Archive for October, 2015|Monthly archive page
I was asked on stackoverflow the possible options available for VTD-XML to improve XML performance. Below is my answer that I think is useful in sharing with readers of this blog.
There are usually the following ways to optimize performance with VTD-XML:
- White space option- You can ask VTDGen to ignore or retain trivial white space characters. By default, VTDGen throws away those trivial white spaces. The difference is mainly in memory usage.
- Buffer reuse- You can ask VTDGen to reuse VTD buffers for the next parsing task. Otherwise, by default, VTDGen will allocate new buffer for each parsing run. This optimization technique is most useful if you are processing similar sized XML file, so that the VTD buffer page size remains unchanged across consecutive parsing runs.

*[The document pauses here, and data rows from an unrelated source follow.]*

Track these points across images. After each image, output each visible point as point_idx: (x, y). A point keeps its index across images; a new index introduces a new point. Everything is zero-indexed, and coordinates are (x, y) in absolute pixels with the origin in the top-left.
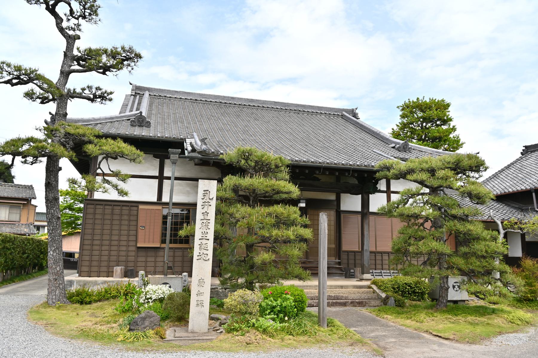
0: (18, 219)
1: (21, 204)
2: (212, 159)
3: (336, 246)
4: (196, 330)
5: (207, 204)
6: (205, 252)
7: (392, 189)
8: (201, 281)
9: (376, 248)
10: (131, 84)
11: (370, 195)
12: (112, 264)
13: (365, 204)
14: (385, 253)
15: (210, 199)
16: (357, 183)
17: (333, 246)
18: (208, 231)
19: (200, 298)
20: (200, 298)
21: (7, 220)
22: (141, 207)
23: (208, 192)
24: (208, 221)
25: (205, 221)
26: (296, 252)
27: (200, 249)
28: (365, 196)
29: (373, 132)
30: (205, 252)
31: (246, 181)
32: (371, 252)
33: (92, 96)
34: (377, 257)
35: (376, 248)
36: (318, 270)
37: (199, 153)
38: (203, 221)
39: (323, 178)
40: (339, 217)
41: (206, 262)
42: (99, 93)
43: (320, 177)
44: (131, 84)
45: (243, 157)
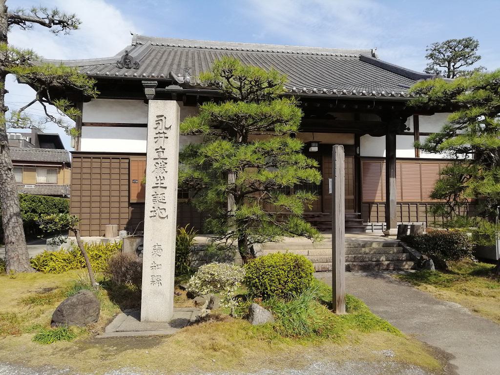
0: (55, 182)
1: (57, 167)
2: (197, 92)
3: (355, 197)
4: (151, 318)
5: (162, 135)
6: (162, 206)
7: (421, 130)
8: (157, 247)
9: (402, 198)
10: (132, 34)
11: (397, 136)
12: (103, 222)
13: (391, 147)
14: (412, 203)
15: (166, 129)
16: (381, 121)
17: (352, 197)
18: (165, 175)
19: (158, 272)
20: (158, 272)
21: (45, 182)
22: (132, 158)
23: (163, 118)
24: (165, 161)
25: (159, 161)
26: (295, 204)
27: (154, 201)
28: (391, 137)
29: (360, 185)
30: (162, 206)
31: (229, 108)
32: (398, 203)
33: (47, 21)
34: (403, 208)
35: (402, 198)
36: (331, 225)
37: (181, 85)
38: (156, 161)
39: (339, 116)
40: (359, 165)
41: (163, 220)
42: (57, 18)
43: (334, 114)
44: (132, 34)
45: (223, 75)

- Adjust LC level- By default, it is 3. But you can set it to 5. When your XML are deeply nested, setting LC level to 5 results in better XPath performance. But it increases memory usage and parsing time very slightly.
- Reuse XPath: Compiling/selecting XPath is a relatively slow operation, especially when you run XPath expression over many small files. The key is to take any AutoPilot.selectXPath() out of loops and reuse them by calling ap.resetXPath().
- Use VTD+XML indexing- Instead of parsing XML files at the time of processing request, you can pre-index your XML into VTD+XML format and dump them on disk. When the processing request commences, simply load VTD+xml in memory and voila, parsing is no longer needed!! Read this article for a detailed description of this feature.
- The overwrite feature aka. data templating- Because VTD-XML retains XML in memory as is, you can actually create a template XML file (pre-indexed in vtd+xml) whose value fields are left blank and let your app fill in the blank, thus creating XML data that never need to be parsed.
option 1 2 3 and 4 usually improve performance incrementally. option 5 and 6 enable paradigm shift by fundamentally changing the way XML data are generated and consumed and giving you potentially vast performance improvements over existing processing framework and methodology. For one thing, you can easily figure out that the result of xpath evaluation can also be persisted along with VTD index to actually bypass the XPath evaluation. There are just so many ways to improve your apps that i will leave this to your imaginations.